<<<<

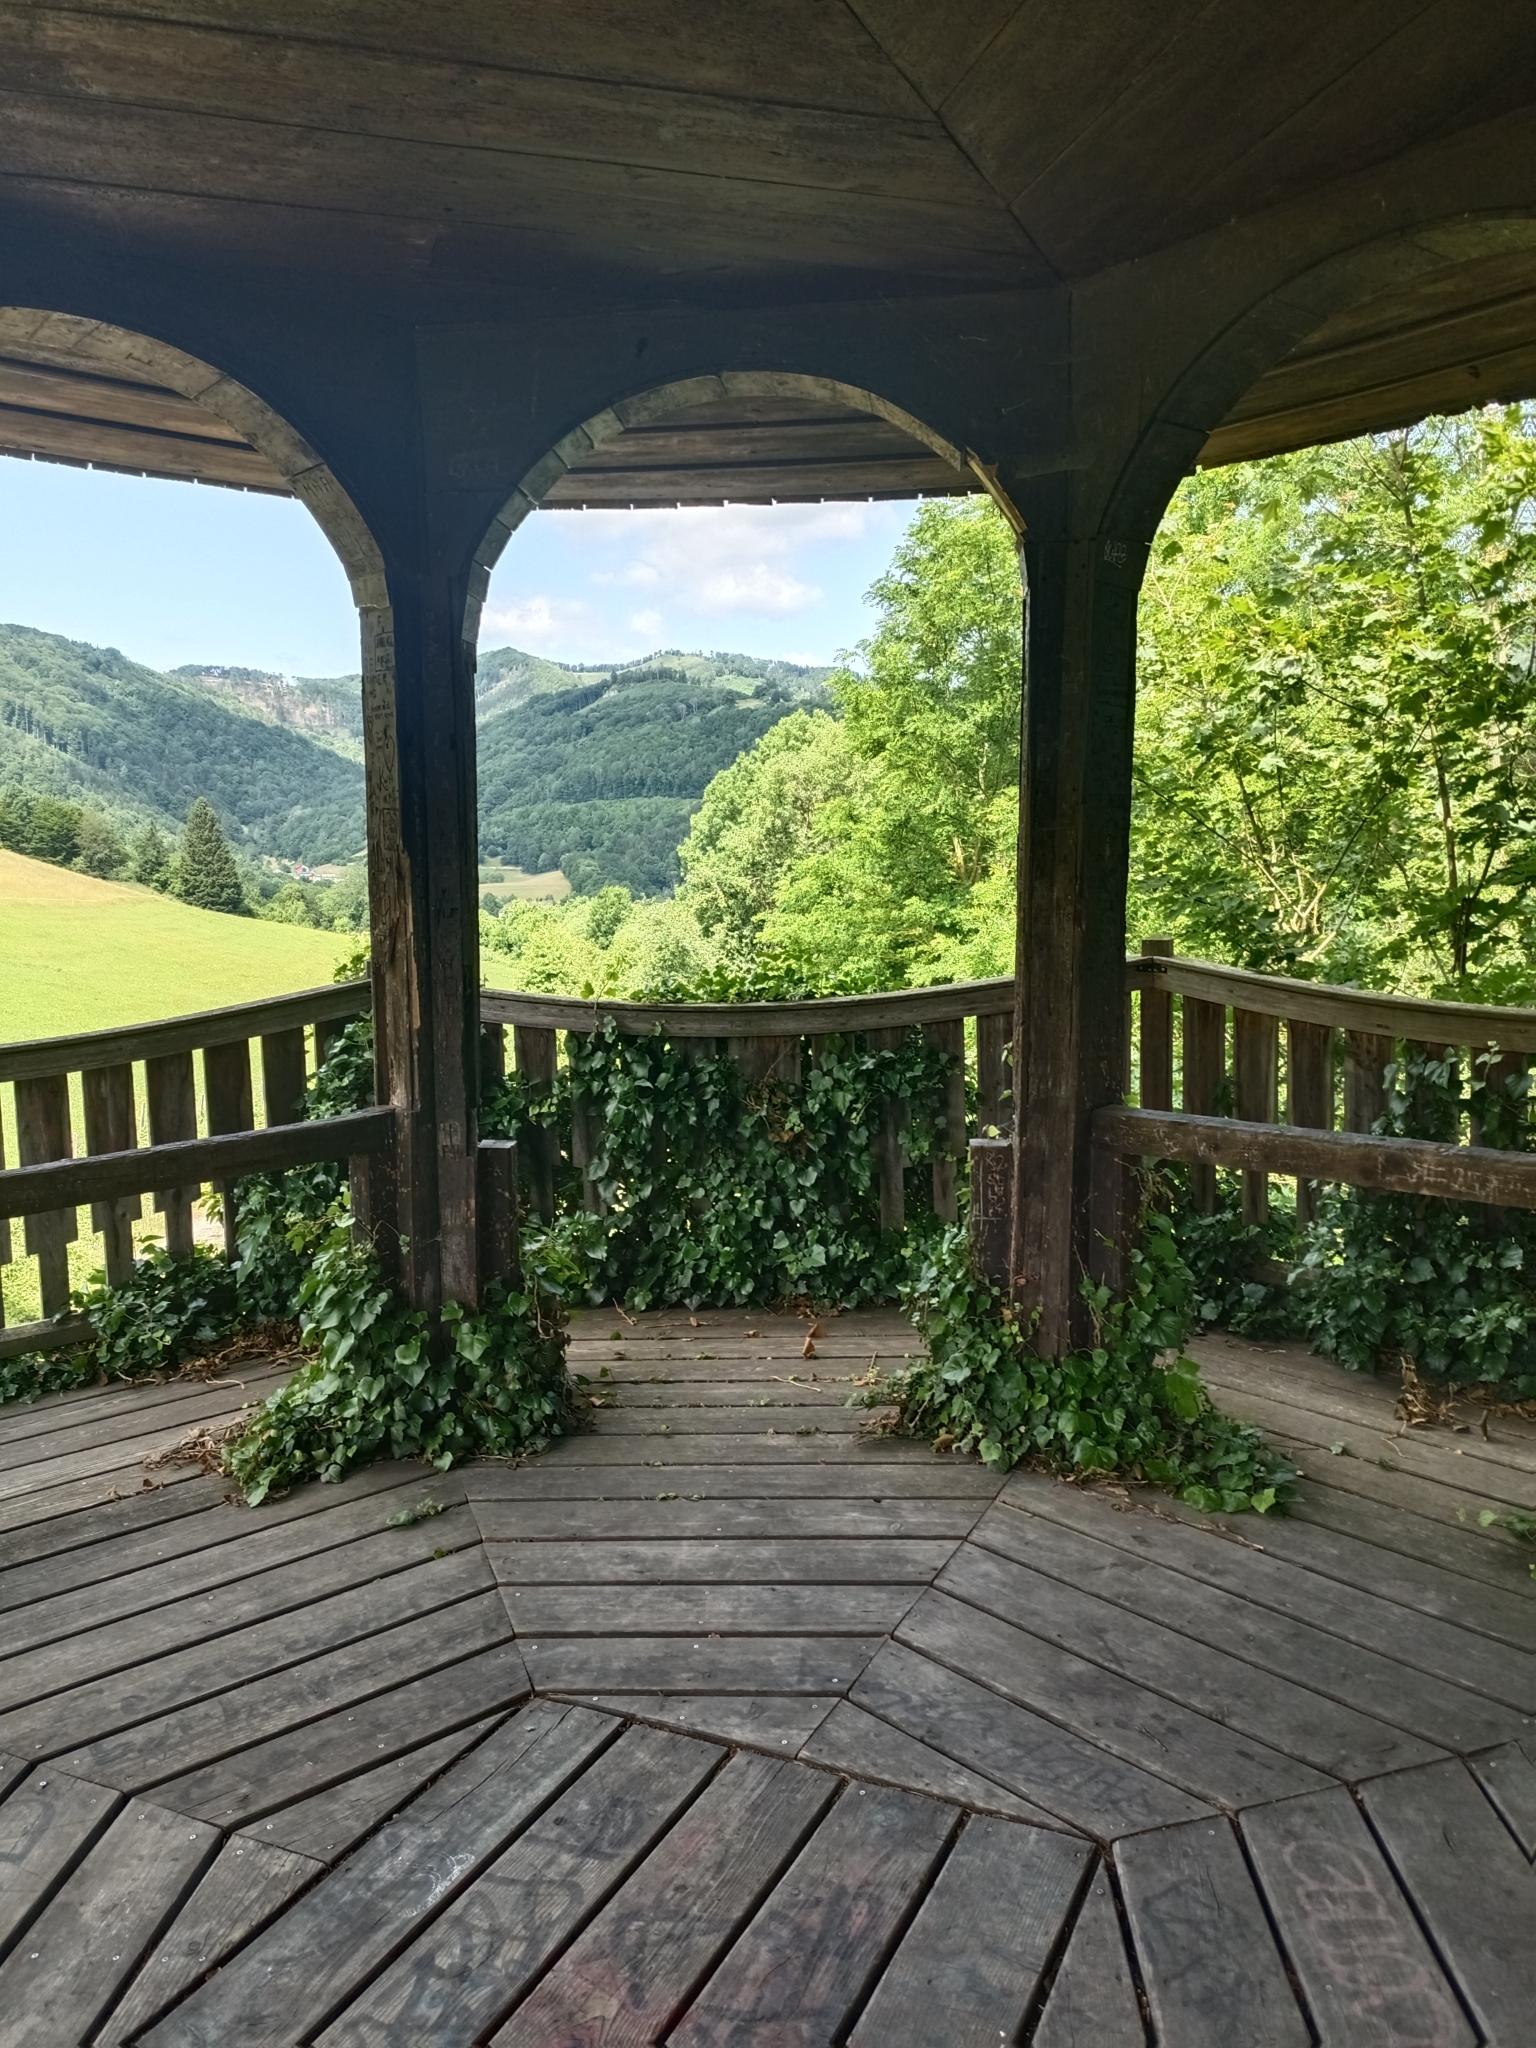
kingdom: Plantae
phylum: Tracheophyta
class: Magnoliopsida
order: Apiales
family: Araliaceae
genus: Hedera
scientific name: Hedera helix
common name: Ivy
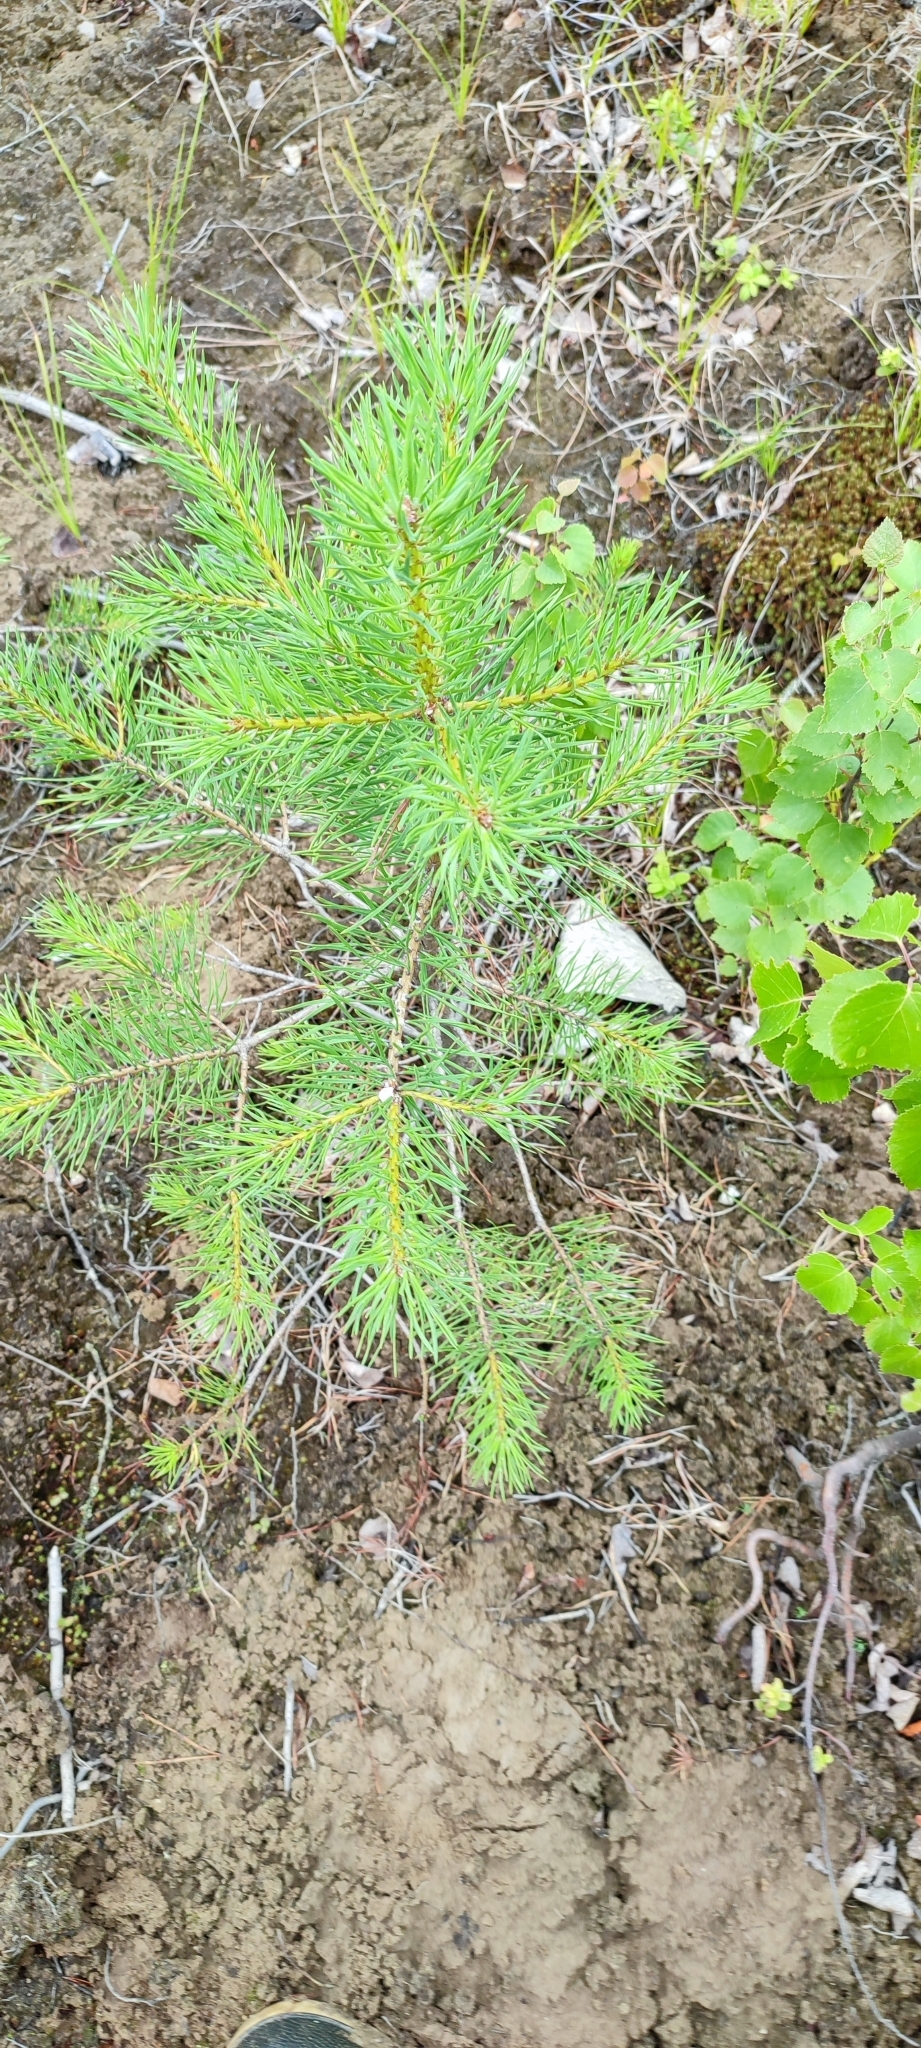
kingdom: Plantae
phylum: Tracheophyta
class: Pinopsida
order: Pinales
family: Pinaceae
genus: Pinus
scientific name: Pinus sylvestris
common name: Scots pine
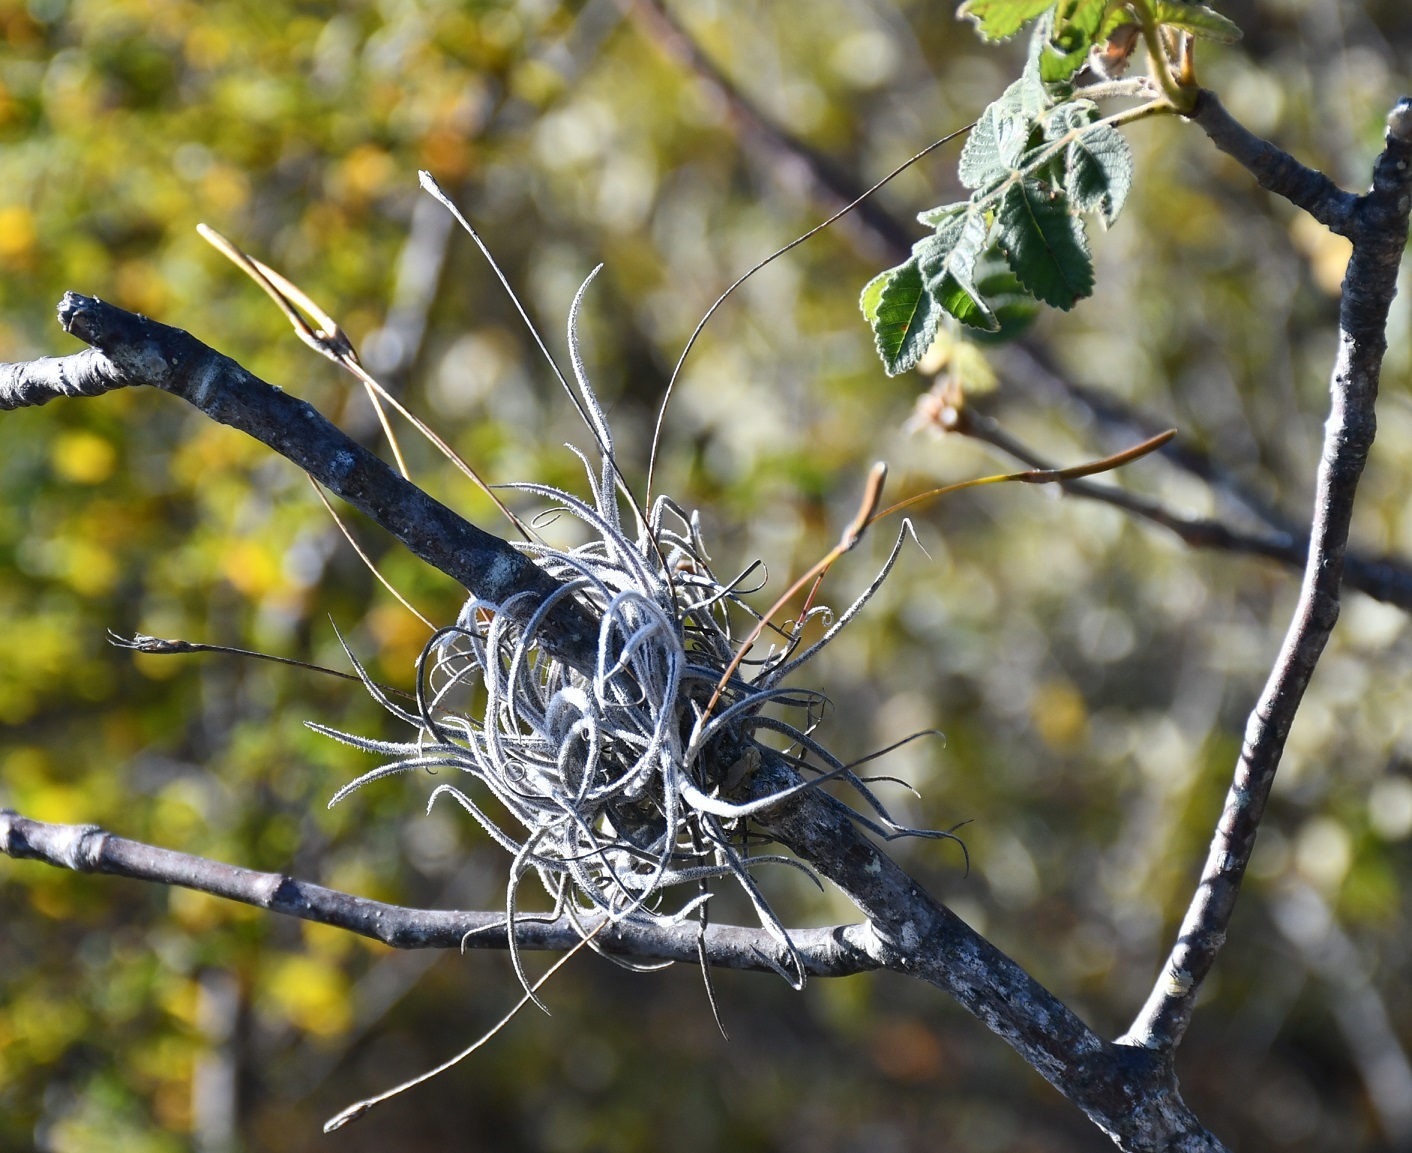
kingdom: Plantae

>>>>

PROBLEM DESCRIPTION
Rewrite the listing with "common name" changed to "vernacular name" everywhere and nothing else altered. Leave out the pictures.

OUTPUT BELOW
kingdom: Plantae
phylum: Tracheophyta
class: Magnoliopsida
order: Apiales
family: Araliaceae
genus: Hedera
scientific name: Hedera helix
vernacular name: Ivy
kingdom: Plantae
phylum: Tracheophyta
class: Pinopsida
order: Pinales
family: Pinaceae
genus: Pinus
scientific name: Pinus sylvestris
vernacular name: Scots pine
kingdom: Plantae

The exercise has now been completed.